I’ve got focus issues. I’m serious. Our small group did a test for A.D.D. earlier this week, and every single one of us are categorically A.D.D. We were so restless we couldn’t even finish the test!
The mere moments I’m focused, I gun straight through things, and am fairly effective. Maybe I’m overly relying on my abilities? But this is something I really need to deal with.
It often takes me at least a couple hours before I can get to a level of productivity. Quite often I’ll clean around the house, Make sure I’m on top of my news/blogs, optimize my desk, do my budget, scribble my daughter’s ‘secret’ name, exercise, eat, anything but do the one thing I need to do at the moment.
Now I know many are like this, but I really need to get my act together. My pace of life is excellent, I’m definitely not doing too little or too much in my life. Over the years I’ve found a good balance of work and rest, but it frustrates me every time I set out to do certain things and take forever just to get started. I feel like I’m leaving time on the table and mockery of the moments I’ve been blessed with.

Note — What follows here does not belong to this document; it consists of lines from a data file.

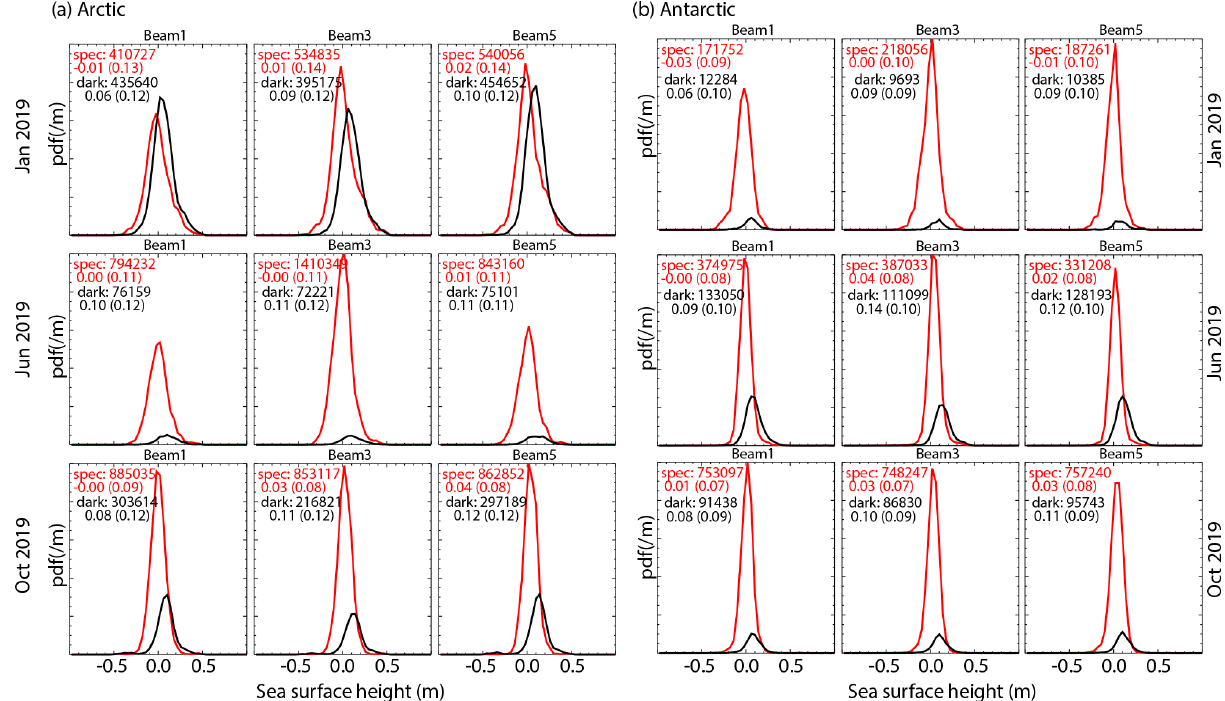
Figure 3. Distribution of surface heights classified with specular (red) and dark returns (black) in the (a) Arctic and (b) Antarctic IS-2 sea ice products for the months of January, June and October 2019. All height segments are subject to additional height filtering in the determination of reference surfaces used in freeboard calculations. Numerical values show the mean and standard deviation of the distributions.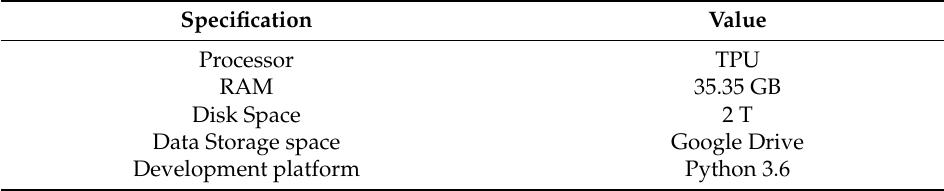
Table 2. Specifications of development environment.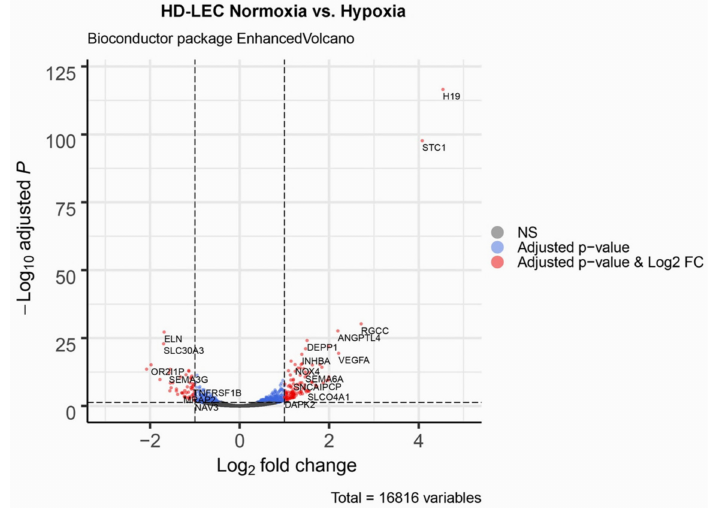
Figure 4. Volcano plot of significant genes. The dashed horizontal line signals statistical significance threshold (adjusted p -values ≤ 0.05). Two vertical lines show the threshold of log2 fold-change ≥ 1 and ≤− 1. The colors indicate for the genes whether they have adjusted p -values ≤ 0.05 (blue), or they are significantly regulated and have a log2 fold-change ≥ 1 or ≤− 1 (red). Produced with EnhancedVolcano v1.2.0. (www.bioconductor.org/packages/release/bioc/html/EnhancedVolcano.html).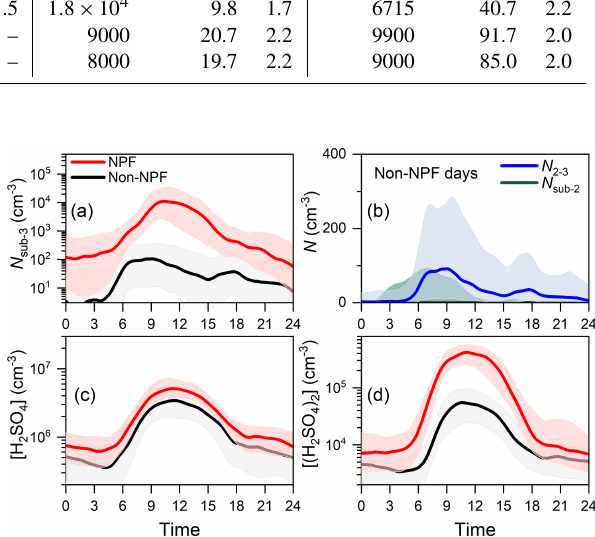
Figure 4. The diurnal variations of (a) number concentration of sub-3nm aerosols ( N sub-3 ), (c) H 2 SO 4 monomer concentration, and (d) H 2 SO 4 dimer concentration on NPF days and non-NPF days. (b) The diurnal variations of number concentration of sub-2nm aerosols ( N sub-2 ) and 2–3nm aerosols ( N 2 − 3 ) on non-NPF days. The solid lines represent median values and the shading areas indi- cate 25th–75th percentiles. Note that the median diurnal variations of N sub-2 are near zero on non-NPF days in (b)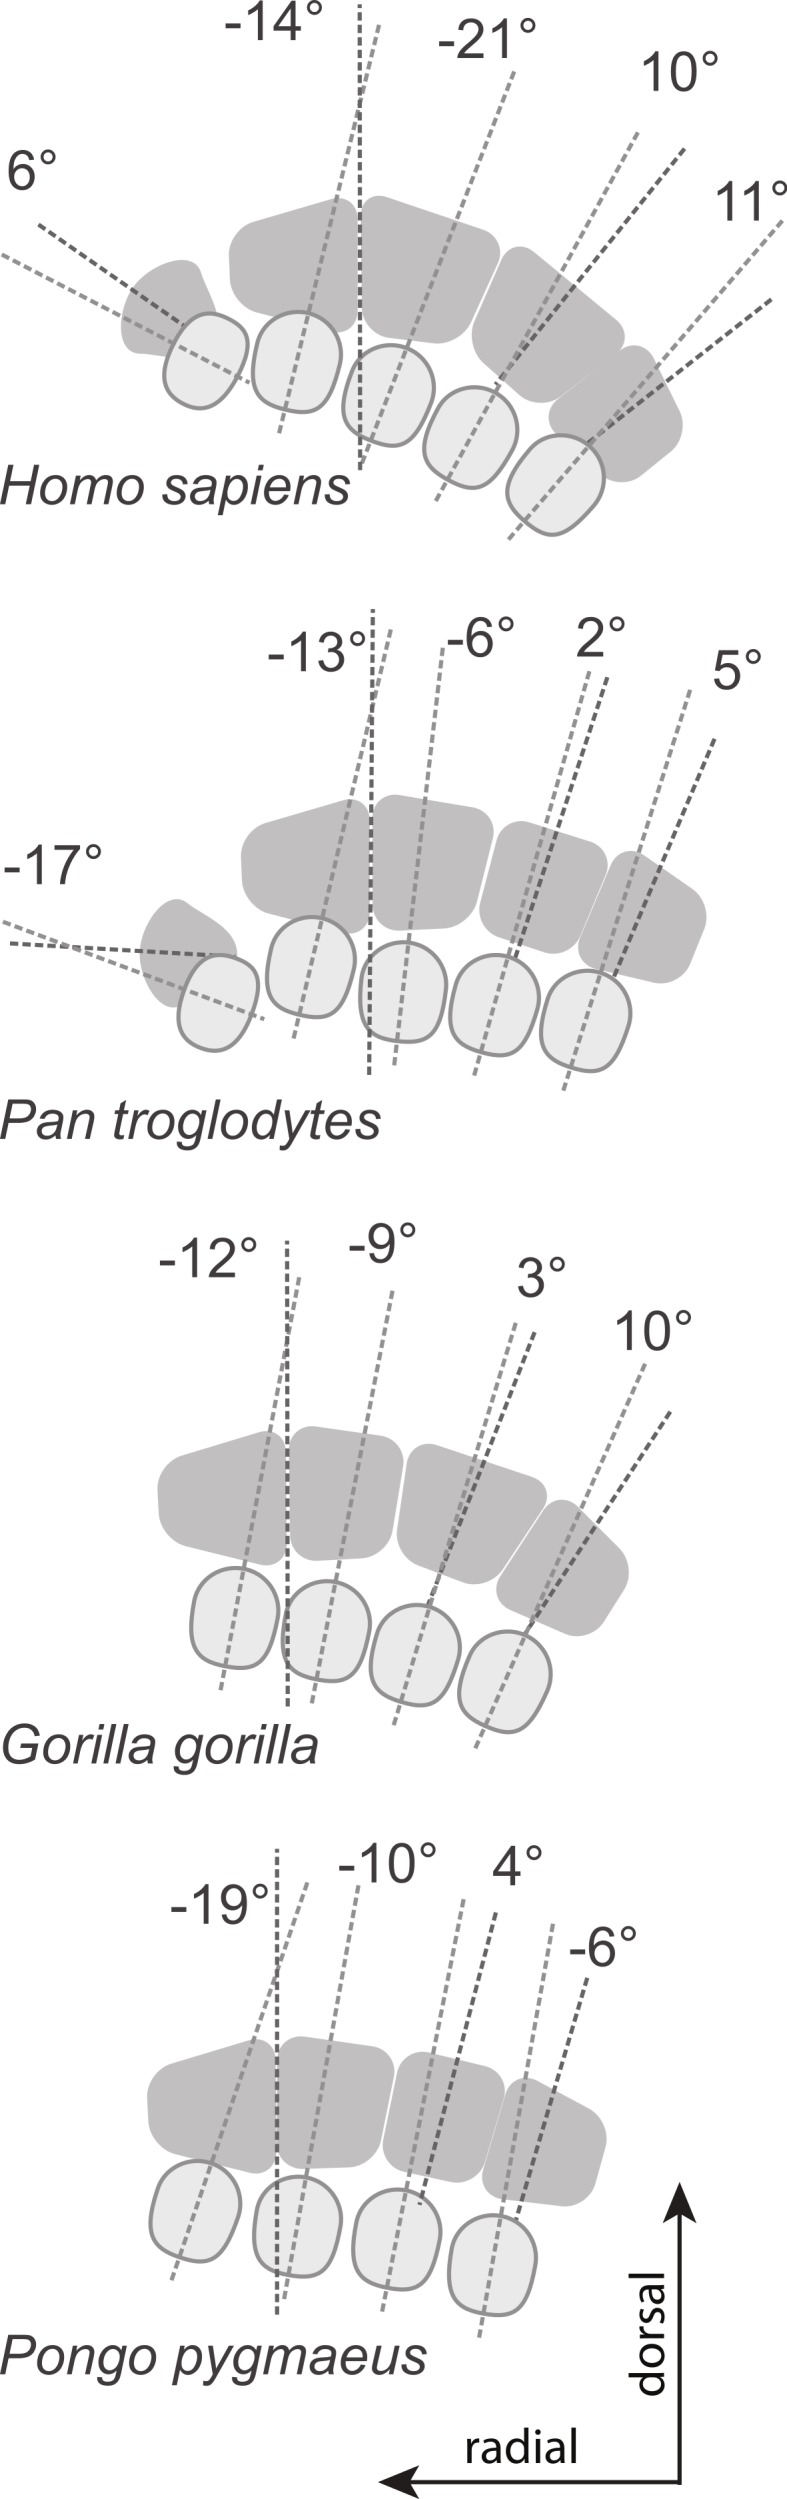
Metacarpal base and heads with average torsion values.Metacarpal head (pale grey ovals) and base (dark grey quadrangles) of a left hand with the plantodorsal axes drawn (pale grey dotted line for the head; dark grey for the base; see methods for details). Metacarpal torsion is measured as the angle between these two axes in the coronal plane. The average torsion values are drawn from Table 2 and average wedging values of the MC3 and MC4 bases are drawn from Table 6. All drawings are aligned relative to the MC2-MC3 articulation. Relative orientation of the MC1 base (drawn for humans and chimpanzees only) is estimated from the orientation of the trapezio-MC articulation (from Fig. 20 in Sarmiento, 1994). Because of the strong wedging of the MC3 and MC4 bases, the dorso-palmar axis of the bases of the ulnar-most MCs of humans are more turned toward the thumb than in other taxa.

People tell me all the time how amazing it is the amount I seem to accomplish. I don’t believe this is true in comparison to what I’ve been blessed with. I find most of these focus issues are usually tied to school work and non-urgent tasks. However with the baby coming and the pressure of ministry increasing, I really need to stop squandering my moments and maximizing what I’ve been given.
If everyone’s got any life-transforming tips in this area, I’ll take it. Please help. Now to get back to my paper.